====== Records shown

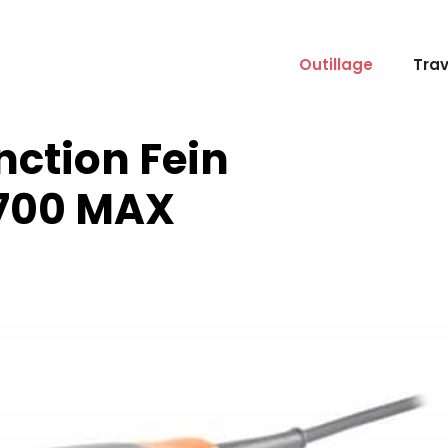
Outillage
Tra
nction Fein
700 MAX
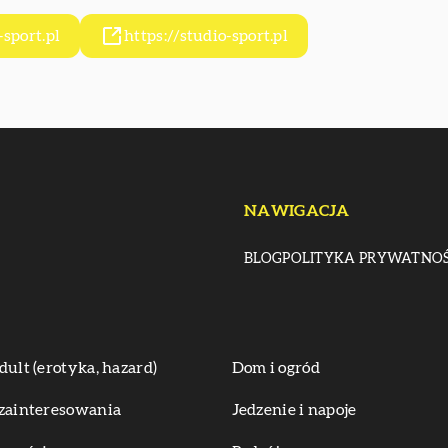
sport.pl
https://studio-sport.pl
NAWIGACJA
BLOG
POLITYKA PRYWATNOŚ
dult (erotyka, hazard)
Dom i ogród
zainteresowania
Jedzenie i napoje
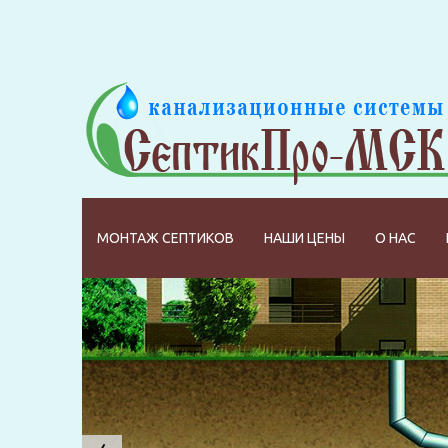
МОНТАЖ СЕПТИКОВ
НАШИ ЦЕНЫ
О НАС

============

Lay out every line of text in the material above as a JSON list of strings, one string per line, with blank lines left out. Omit the pictures.

Written response
[
  "Outillage",
  "Tra",
  "nction Fein",
  "700 MAX",
  "sport.pl",
  "https://studio-sport.pl",
  "NAWIGACJA",
  "BLOG",
  "POLITYKA PRYWATNOŚ",
  "dult (erotyka, hazard)",
  "Dom i ogród",
  "zainteresowania",
  "Jedzenie i napoje",
  "МОНТАЖ СЕПТИКОВ",
  "НАШИ ЦЕНЫ",
  "О НАС"
]